Premium
Permethrin, a pyrethroid insecticide, impairs insulin‐stimulated glucose uptake in C2C12 myotubes (1142.7)
Author(s) -
Kim Jonggun,
Park Yooheon,
Yoon Kyong,
Clark John,
Park Yeonhwa
Publication year - 2014
Publication title -
the faseb journal
Language(s) - English
Resource type - Journals
SCImago Journal Rank - 1.709
H-Index - 277
eISSN - 1530-6860
pISSN - 0892-6638
DOI - 10.1096/fasebj.28.1_supplement.1142.7
Subject(s) - protein kinase b , permethrin , insect growth regulator , c2c12 , pyrethroid , phosphorylation , biology , insulin , glucose homeostasis , chemistry , medicine , endocrinology , biochemistry , myogenesis , myocyte , insulin resistance , botany , pesticide , agronomy , larva
Pyrethroids are a class of insecticides structurally derived from the naturally occurring insecticides called pyrethrins originating from Chrysanthemum flowers.
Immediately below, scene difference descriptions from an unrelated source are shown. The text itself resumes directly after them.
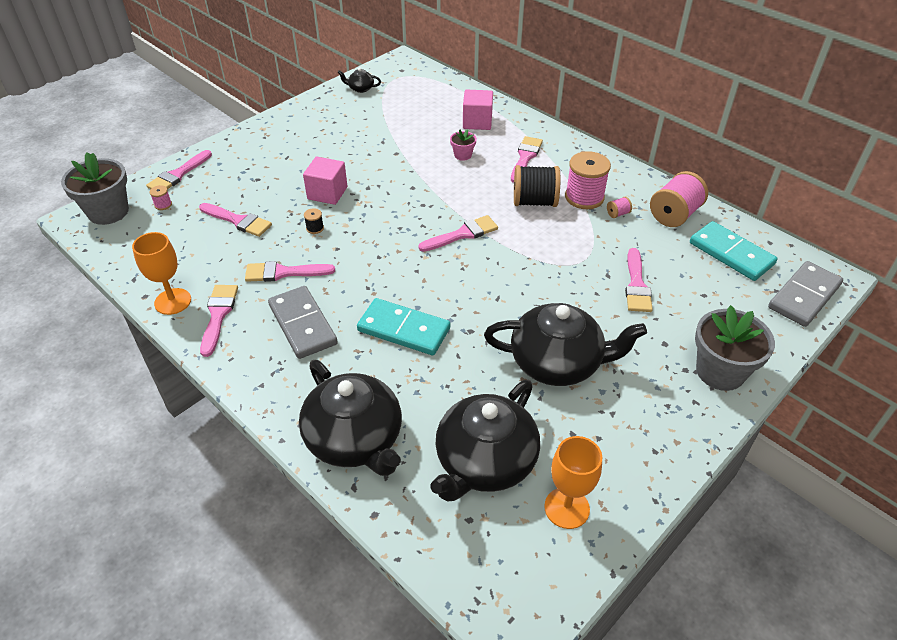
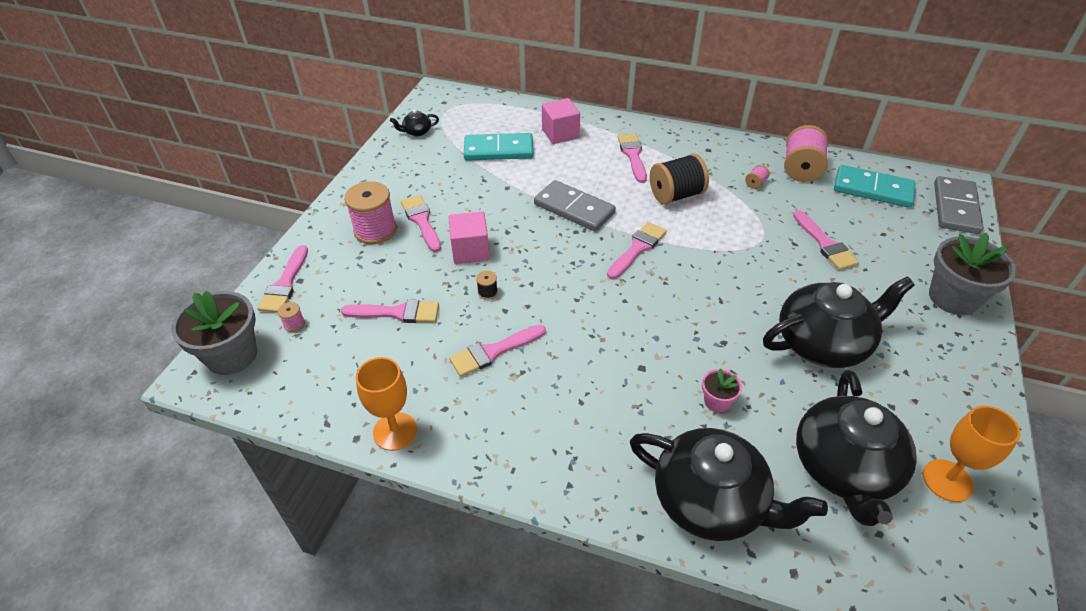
camera: 25 degrees left, 0 degrees up
(218, 315) = (460, 426): pink brush -> pink brush (421, 221)
(302, 324) = (558, 400): grey domino -> grey domino (574, 209)
(403, 330) = (662, 366): turquoise domino -> turquoise domino (498, 150)
(463, 155) = (573, 170): pink flower pot -> pink flower pot (716, 401)
(584, 197) = (715, 177): pink spool -> pink spool (375, 230)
Based on emerging evidence that exposures to pyrethroid insecticides were linked to altered glucose homeostasis, we investigated the role of permethrin (a pyrethroid insecticide) on glucose uptake using a C2C12 myotube model. C2C12 myoblasts were differentiated into myotubes with 0, 10, and 20 μM permethrin for 8 days. Permethrin treatment significantly reduced insulin stimulated glucose uptake in this model. Further, we found that permethrin affected insulin‐stimulated phosphorylation of Protein Kinase B (AKT) without altering total AKT levels, targeted at both Serine (Ser 473) and Threonine (Thr 308) sites. Permethrin inhibited insulin‐stimulated activation of phosphoinositide‐dependent kinase (pPDK), one upstream regulator of phosphorylation on AKT at Thr 308, without influencing activation of phosphatase and tensin homolog (pPTEN). These data suggest that permethrin impaired insulin responses by influencing AKT signaling by regulating two independent pathways, upstream of PDK/Thr 308 AKT and regulator(s) of Ser 473 AKT.